You make good points, and I will conceed, the attitude is starting to shift in that people demand quality. One thing though is that right now, the demand for immediacy is HUGE. A company uploaded a super HD version of a film 1 week after film realease? To people who want it, that is unacceptable.ron1n said:Yes there will always be people that will want still steal it. That's impossible to completely eradicate. But I think you'd find there would be a large percentage of people who would happily pay for a better service/for more choice. Not only could they potentially convert a number of the people pirating but you also have to take into account the people who have simply stopped watching movies because it's too expensive and they don't want to pirate.
Yes hd rips could go up, but at the very least, it would allow the film industry to control WHEN the rip goes up. After all, do you think people will actually bother downloading a piece of shit cam rip when they know a good quality copy is going to drop in a week or two?
Anyway the point is, even if they can't stamp out piracy all together, they could be making a lot more money and missing out on a lot less if they took some proactive steps toward changing the way they offer their product/service.
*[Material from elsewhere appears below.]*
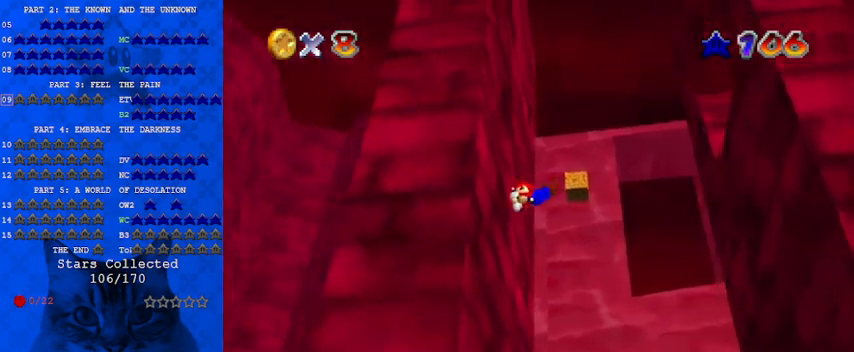
{"keys": ["shift"], "events": [[100, "shift", "down"], [233, "left", "up"], [233, "right", "down"], [400, "right", "up"]]}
A classic example, is that here Game of Thrones used to(or may still) get aired 1 week later than the US. Almost everybody I knew that watcedh GoT already HAD a TV and the appropriate channel payed for, but they pirated it anyway simply because they wanted it sooner.
Its almost impossible for companies to appease the masses. Without a huge cultural shift, or vastly improved servies, right now the main way you stop piracy is by viciously targeting the distributes to dissuade more and more people from sharing. It certainly isnt the best option, but right now its what works until we get a better system in place everywhere.